多文化が共生するアメリカの大都市ニューヨーク。世界の最先端を行くこの街で活動するライター&プロデューサーの小松優美さんが、美食の最新情報をレポート。この日は2021年からダイニングの大規模リニューアルが進む、マンハッタンのミッドタウンの中心に位置する「ロックフェラーセンター」に出かけた。
摩天楼を見渡す展望台や巨大なクリスマスツリーでお馴染みの「ロックフェラーセンター」。6ブロックにまたがる広大な敷地の路面や地下には、レストランやショップが入居した複合施設が形成されているが、それらはオフィスワーカー向けのクイックランチの店か、観光客向けの大味な店が多く、ニューヨーカーにとってそこは決して美食のアドレスではなかった。
しかし、昨年からダイニングの大幅リニューアルが進められ、地元で頭角を現す気鋭のシェフやレストランが次々に出店。ロックフェラーセンターは、今や「どこでディナーをすべきか」と人々の頭を悩ませるホットスポットとなっている。
その先陣を切ったのが、「エステラ」で知られる大人気シェフのイグナシオ・マトスだ。
世界の食材を用いながら、国籍を超えて独自の料理として完成させるスタイルで、同店はニューヨークで一二を争う人気店だ。昨年、そのマトスがヨーロピアンカフェ&バー「ロディ」をこの地に出店したことで、ロックフェラーセンターの変革の予兆となった。

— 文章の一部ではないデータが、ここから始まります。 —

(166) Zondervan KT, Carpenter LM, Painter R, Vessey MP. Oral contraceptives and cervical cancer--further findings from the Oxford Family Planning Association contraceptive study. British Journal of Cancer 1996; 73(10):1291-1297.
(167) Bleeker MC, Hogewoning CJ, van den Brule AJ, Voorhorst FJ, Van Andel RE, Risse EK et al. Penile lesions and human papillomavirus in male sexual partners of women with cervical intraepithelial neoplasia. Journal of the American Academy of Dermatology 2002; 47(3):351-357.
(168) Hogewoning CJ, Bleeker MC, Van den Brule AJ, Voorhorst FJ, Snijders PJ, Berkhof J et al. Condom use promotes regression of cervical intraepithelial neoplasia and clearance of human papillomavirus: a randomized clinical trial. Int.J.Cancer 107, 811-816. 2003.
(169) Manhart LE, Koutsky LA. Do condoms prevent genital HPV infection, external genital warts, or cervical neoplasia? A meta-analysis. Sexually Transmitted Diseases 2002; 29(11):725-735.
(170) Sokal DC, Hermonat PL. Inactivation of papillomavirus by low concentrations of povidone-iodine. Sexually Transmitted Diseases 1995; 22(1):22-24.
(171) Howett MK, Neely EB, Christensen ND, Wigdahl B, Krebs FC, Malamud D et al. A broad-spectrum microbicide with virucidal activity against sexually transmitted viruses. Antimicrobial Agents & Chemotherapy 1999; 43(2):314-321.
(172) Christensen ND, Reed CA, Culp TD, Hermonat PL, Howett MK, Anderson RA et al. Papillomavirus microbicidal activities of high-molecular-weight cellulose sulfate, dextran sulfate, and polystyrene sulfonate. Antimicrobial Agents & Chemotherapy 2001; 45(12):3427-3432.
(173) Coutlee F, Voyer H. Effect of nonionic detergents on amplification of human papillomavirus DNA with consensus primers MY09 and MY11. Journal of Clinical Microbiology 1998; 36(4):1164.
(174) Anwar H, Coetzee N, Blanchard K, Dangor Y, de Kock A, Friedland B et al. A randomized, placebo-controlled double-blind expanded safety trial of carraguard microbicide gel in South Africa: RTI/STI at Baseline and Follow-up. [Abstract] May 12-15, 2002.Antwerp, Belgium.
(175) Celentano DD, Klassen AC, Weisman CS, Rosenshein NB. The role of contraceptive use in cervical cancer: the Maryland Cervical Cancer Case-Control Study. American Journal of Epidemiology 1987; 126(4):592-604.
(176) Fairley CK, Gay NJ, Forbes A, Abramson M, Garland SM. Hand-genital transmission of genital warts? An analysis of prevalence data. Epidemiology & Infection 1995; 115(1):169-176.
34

そして、今年に入ってからはフレンチワインのセレクトで知られるビストロ「フレンチェット」が「ル・ロック」を、「世界のベストレストラン50」のうちアメリカの店として最高位にランクインする韓国料理のファインダイニング「アトミックス」のチームが「ナロ」を、女性シェフが率いる人気店「キング」がイタリアンの「ジュピター」を展開。さらに、「アリネア」出身で、「オルムステッド」などブルックリンで複数の飲食店を手掛けるシェフ、グレッグ・バクストロムのマンハッタン初出店も控えている。
ニューヨーカーはもちろん、食を目的にニューヨークを訪れる人にとってはかなりエキサイティングなラインナップだ。

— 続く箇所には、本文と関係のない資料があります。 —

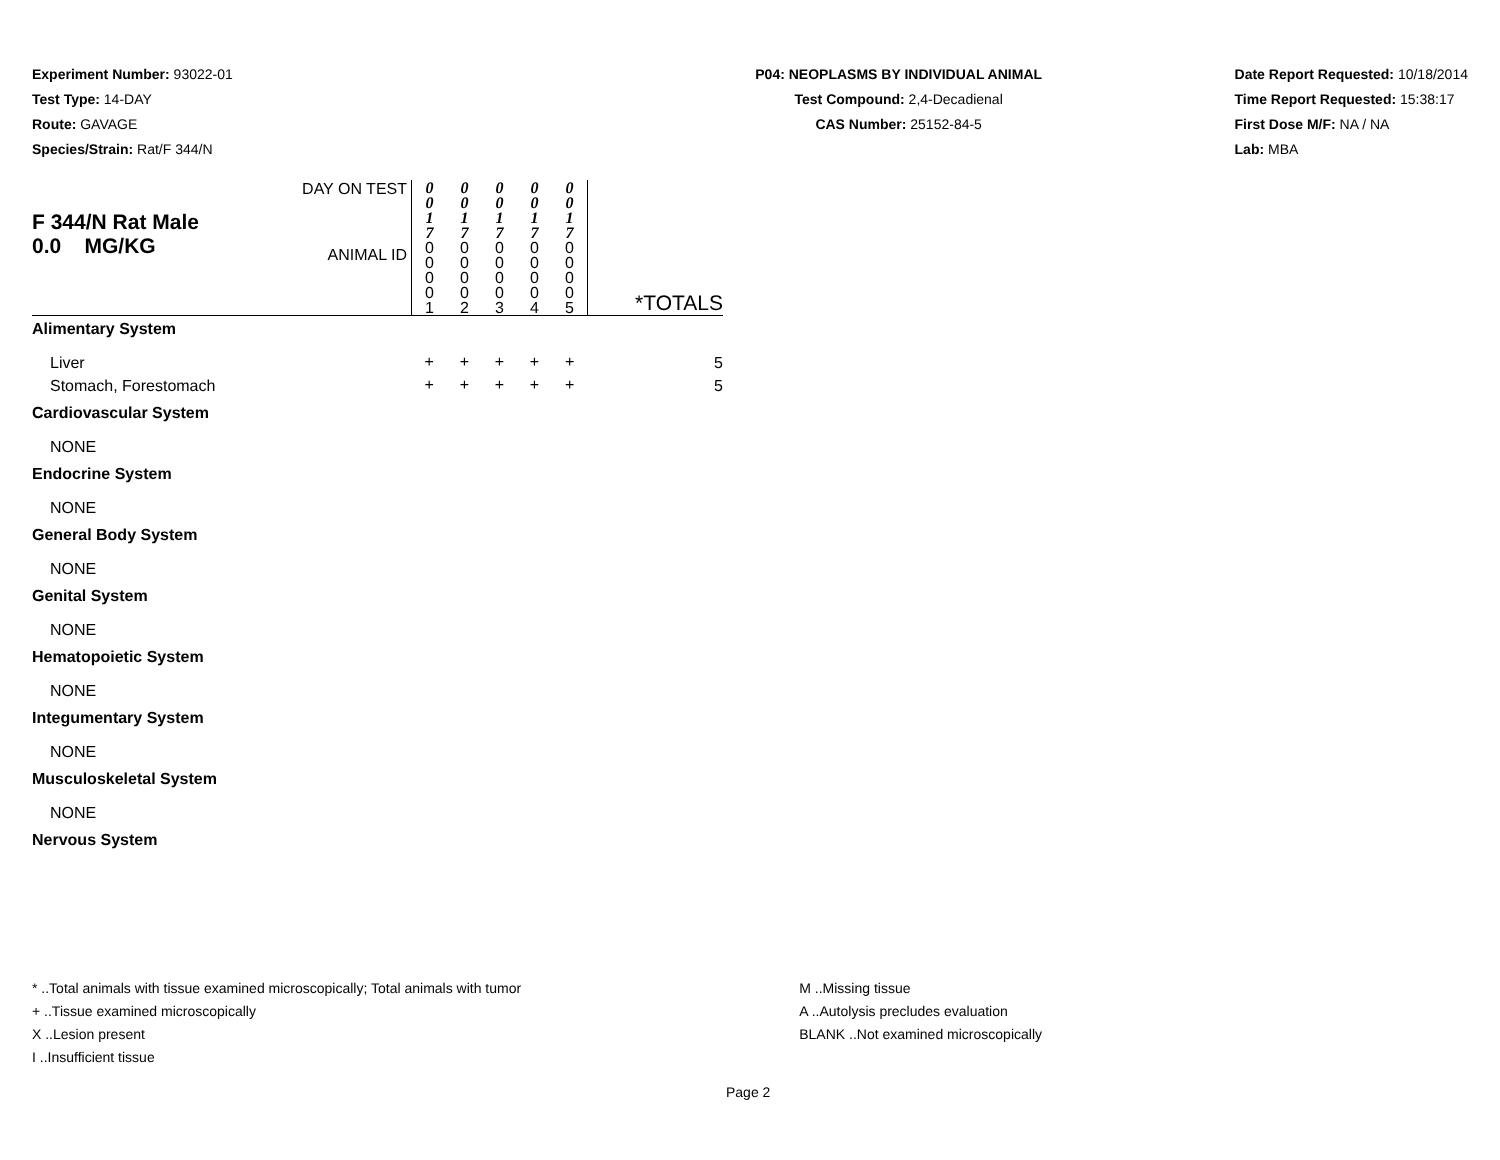Experiment Number: 93022-01
Test Type: 14-DAY
Route: GAVAGE
Species/Strain: Rat/F 344/N
P04: NEOPLASMS BY INDIVIDUAL ANIMAL
Test Compound: 2,4-Decadienal
CAS Number: 25152-84-5
Date Report Requested: 10/18/2014
Time Report Requested: 15:38:17
First Dose M/F: NA / NA
Lab: MBA
| F 344/N Rat Male 0.0 MG/KG | DAY ON TEST | 0 0 1 7 | 0 0 1 7 | 0 0 1 7 | 0 0 1 7 | 0 0 1 7 | |
| | ANIMAL ID | 0 0 0 0 1 | 0 0 0 0 2 | 0 0 0 0 3 | 0 0 0 0 4 | 0 0 0 0 5 | *TOTALS |
| Alimentary System | | | | | | | |
| Liver | | + | + | + | + | + | 5 |
| Stomach, Forestomach | | + | + | + | + | + | 5 |
| Cardiovascular System | | | | | | | |
| NONE | | | | | | | |
| Endocrine System | | | | | | | |
| NONE | | | | | | | |
| General Body System | | | | | | | |
| NONE | | | | | | | |
| Genital System | | | | | | | |
| NONE | | | | | | | |
| Hematopoietic System | | | | | | | |
| NONE | | | | | | | |
| Integumentary System | | | | | | | |
| NONE | | | | | | | |
| Musculoskeletal System | | | | | | | |
| NONE | | | | | | | |
| Nervous System | | | | | | | |
* ..Total animals with tissue examined microscopically; Total animals with tumor
+ ..Tissue examined microscopically
X ..Lesion present
I ..Insufficient tissue
M ..Missing tissue
A ..Autolysis precludes evaluation
BLANK ..Not examined microscopically
Page 2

元来、こうした複合施設のダイニングといえばダニエル・ブルーやジャン・ジョルジュ・フォンガリヒテンのような古参シェフを迎えて集客を図ることが多かったが、こちらはレストランシーンの最先端をひた走る旬の面々を集結。過去10年以内に頭角を表したシェフや市内の各エリアで固定客を掴んだインディペンデントな店が中心だ。歴史的な名所でありながら、そのフレッシュな視点の人選センスが素晴らしい。もちろん、誘致に際して寛容なリース契約が提示され、大規模な予算が注ぎ込まれたであろうことは想像に難くないだろう。
ロックフェラーセンター全体では、他にもディスコ風ローラースケート場やレコードショップが登場したり、人気急上昇中のファッションブランドがショップを構えたりと、食以外の側面でも時代の潮流を読みこんだ刷新が進んでいる。かつては「とらや」や「紀伊国屋書店」も出店していた“真面目な”アドレスは、前衛的なディレクションに舵を切っているのだろう。マンハッタンのど真ん中に位置するこの巨大複合施設は、ニューヨークの今を映し出す鏡となっているのだ。